The comment of the UN-INWEH Director, Zafar Adeel, is quite relevant: “When it comes to creating misery and poverty, human waste mismanagement has few rivals.” Though not quite bad from a short-term perspective, we still are mismanaging this waste I thought to myself with the contemplation of the current scenario.
He throws the challenge of a simple cost-effective new approach in a low-resource setting to harness the benefit from the waste. In my view he should not think of this opportunity not only from a solution to poverty alleviation for a group of people but understand with proper integration and design much more benefits can be accrued right across all societies.
Well, the first ‘Poo Bus’ running in UK in Bath uses the biogas generated from the sewage treatment plant where all the city’s toilets would be collectively discharging. UNU-INWEH report calculates for the one billion people around the world who defecate in the open the potential with capture to be electricity for 10 million to 18 million households! When the waste loop is closed, how much additional issues can be avoided should be obvious to the discerning reader.
The Gates challenge
That there are even more opportunities are clearly shown by the interest shown by the Gates Foundation.
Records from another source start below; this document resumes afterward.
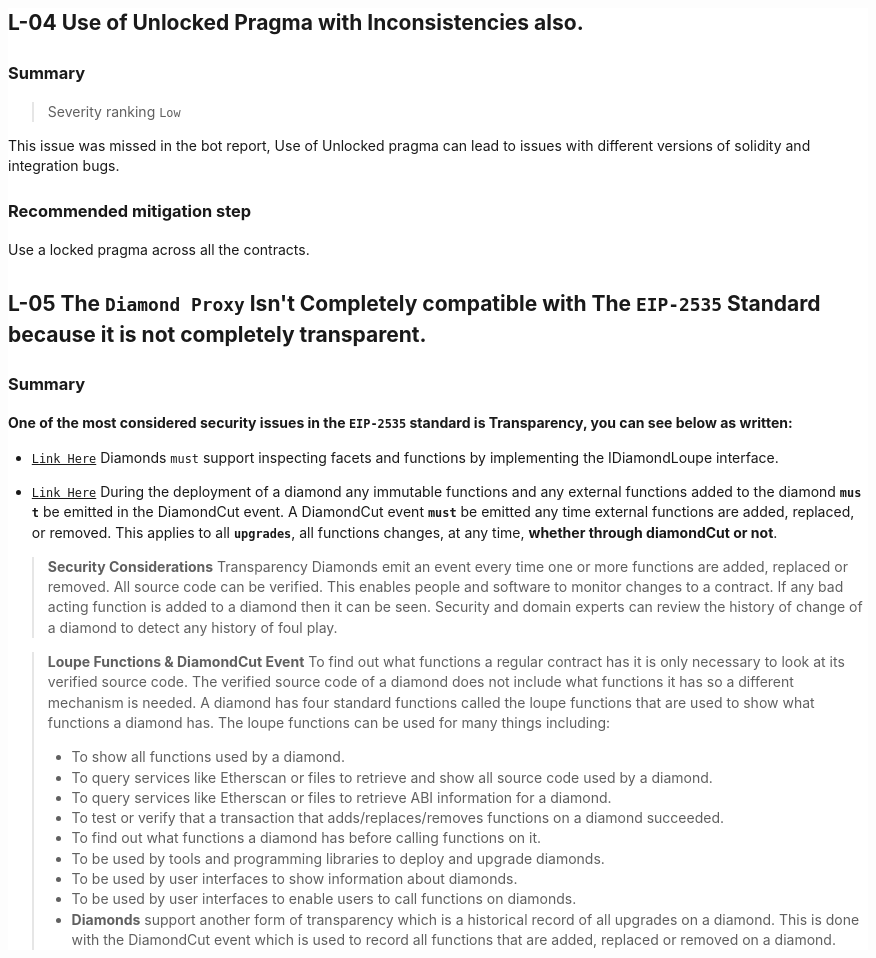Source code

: ## L-04 Use of Unlocked Pragma with Inconsistencies also.
### Summary 
> Severity ranking `Low`

This issue was missed in the bot report, Use of Unlocked pragma can lead to issues with different versions of solidity and integration bugs.
### Recommended mitigation step

Use a locked pragma across all the contracts.

## L-05 The `Diamond Proxy` Isn't Completely compatible with The `EIP-2535` Standard because it is not completely transparent.
### Summary 
**One of the most considered security issues in the `EIP-2535` standard is Transparency, you can see below as written:**

- [`Link Here`](https://eips.ethereum.org/EIPS/eip-2535#inspecting-facets--functions)
Diamonds `must` support inspecting facets and functions by implementing the IDiamondLoupe interface.

- [`Link Here`](https://eips.ethereum.org/EIPS/eip-2535#addingreplacingremoving-functions)
During the deployment of a diamond any immutable functions and any external functions added to the diamond **`must`** be emitted in the DiamondCut event.
A DiamondCut event **`must`** be emitted any time external functions are added, replaced, or removed. This applies to all **`upgrades`**, all functions changes, at any time, **whether through diamondCut or not**.


> **Security Considerations**
Transparency
Diamonds emit an event every time one or more functions are added, replaced or removed. All source code can be verified. This enables people and software to monitor changes to a contract. If any bad acting function is added to a diamond then it can be seen.
Security and domain experts can review the history of change of a diamond to detect any history of foul play.

> **Loupe Functions & DiamondCut Event**
To find out what functions a regular contract has it is only necessary to look at its verified source code.
The verified source code of a diamond does not include what functions it has so a different mechanism is needed.
A diamond has four standard functions called the loupe functions that are used to show what functions a diamond has.
The loupe functions can be used for many things including:
> - To show all functions used by a diamond.
> - To query services like Etherscan or files to retrieve and show all source code used by a diamond.
> - To query services like Etherscan or files to retrieve ABI information for a diamond.
> - To test or verify that a transaction that adds/replaces/removes functions on a diamond succeeded.
> - To find out what functions a diamond has before calling functions on it.
> - To be used by tools and programming libraries to deploy and upgrade diamonds.
> - To be used by user interfaces to show information about diamonds.
> - To be used by user interfaces to enable users to call functions on diamonds.
> - **Diamonds** support another form of transparency which is a historical record of all upgrades on a diamond. This is done with the DiamondCut event which is used to record all functions that are added, replaced or removed on a diamond.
Bill and Melinda Gates have challenged some time back the redesign of the toilet. There grant offer was to redesign toilets to develop cheap, waterless toilets so as to generate energy and recover water and nutrients.
Their expectation was to drive the development of such toilets to reduce the number of children who die of diarrhoea each year, which can be as high as 1.5 million. Some pretty exotic pathways have been tried out. The idea matches that in Germany where there is the interest in capturing nutrients especially phosphorus from urine to realise national requirements!
I have seen the transformation from the open pits to Toilet 2.0 in the Gates challenge designs. However, time has its limits and it is time to flush and come back to reality. However, the scenario that flashed across cannot be ignored as I know that what we are currently doing and supposedly quite civilised is not a valid action any more as the time moves. Sri Lanka too should be considering the Gates initiative to look at the Version 2.0 for the local system. The Gates strategy is to redefine or reinvent the toilet and the new operating system requires going circular in deed and in thinking.
Walking backwards
It is of no use questioning the Railways Department. We should be questioning ourselves on how are we managing to walk backwards. Inventing the flush toilet and with the valve system to the cistern (i.e. Mr. Crapper and his patents from UK) along with underground sewers, the British gave a whole new definition to the process of urban sanitation.
In Sri Lanka we are left with archaeological evidence of some superior systems but having left behind the inventive streak what stares at us today even from a simple railway platform is locked doors of toilets with a message ‘Tourist Toilet’. I need to flush again!